# I need a little advice



## NyQuiL (Nov 17, 2014)

Hello, my name is Dino, I'm 22 years old. I am a roofer for a company in New York. So the company does everything scaffolding, roofing, restoration you name it. I've been working for this company going on 5 months and I absolutely love it. I took my test to get into the union and I am waiting to hear back. I am sure I passed with flying colors. So this is my problem. I've always been afraid of heights which is tough in a business like this.. but I have some what got over it which is great I have no problem being on the roofs or climbing up ladders which I feel safe on. On this past Friday I was told we were setting up a hoist about 30 feet up on one of the sidewalk platforms and I was fine with it. The problem is that we had to go up a 30 foot ladder which it was one of those heavy duty ladders but it was very slim and unsafe. I got very dizzy and had some what of a panic attack half way up and was not able to get onto the platform. I was hoping someone can give me some advice about climbing ladders. Thank you


----------



## 1985gt (Dec 21, 2010)

Stop climbing ladders. 

I was/am afraid of heights also. I don't like sloped roofs, so I don't get on anything over a 7/12. Ladders, don't look down and don't think about it. I've stood on the side of 100' plus tall grain elevators, I enjoy the views I get. I look at it this way, at a certain height a fall will kill you, under that height you may not die you will just get hurt, most likely really bad. The key is not falling...
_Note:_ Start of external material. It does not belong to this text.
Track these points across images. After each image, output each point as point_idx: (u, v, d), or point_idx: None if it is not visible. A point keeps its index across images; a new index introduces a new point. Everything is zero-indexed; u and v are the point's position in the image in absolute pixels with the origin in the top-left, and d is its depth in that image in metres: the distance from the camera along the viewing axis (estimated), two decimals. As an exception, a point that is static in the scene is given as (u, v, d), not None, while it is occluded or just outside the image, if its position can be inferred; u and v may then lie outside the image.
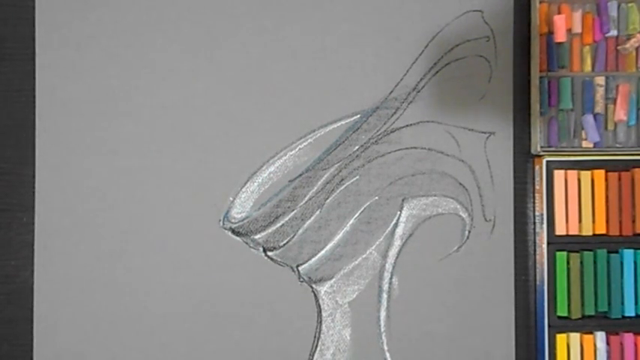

If your getting dizzy spells the last place you want to be is in the air. I had to fire a friend because he had a seizure on the roof once. The doctor cleared him and he was taking his meds again. To much of a risk for a friend or anyone for that matter.


----------



## SophiaM (Nov 10, 2014)

Here is an article I liked very much to read about this - http://www.phobiaman.co.uk/fear-of-heights-phobia/, but essentially what I understand is that your problem is not fear of height but you feel unsafe.. That's not the same. 

If I'm right on this you can be on 100 feet feeling safe and not scared to look down but at the same time you can be on 10 feet feeling unsafe and start panicking. 

Again, if I'm right - make sure you are safe - comfortably for you safe.


----------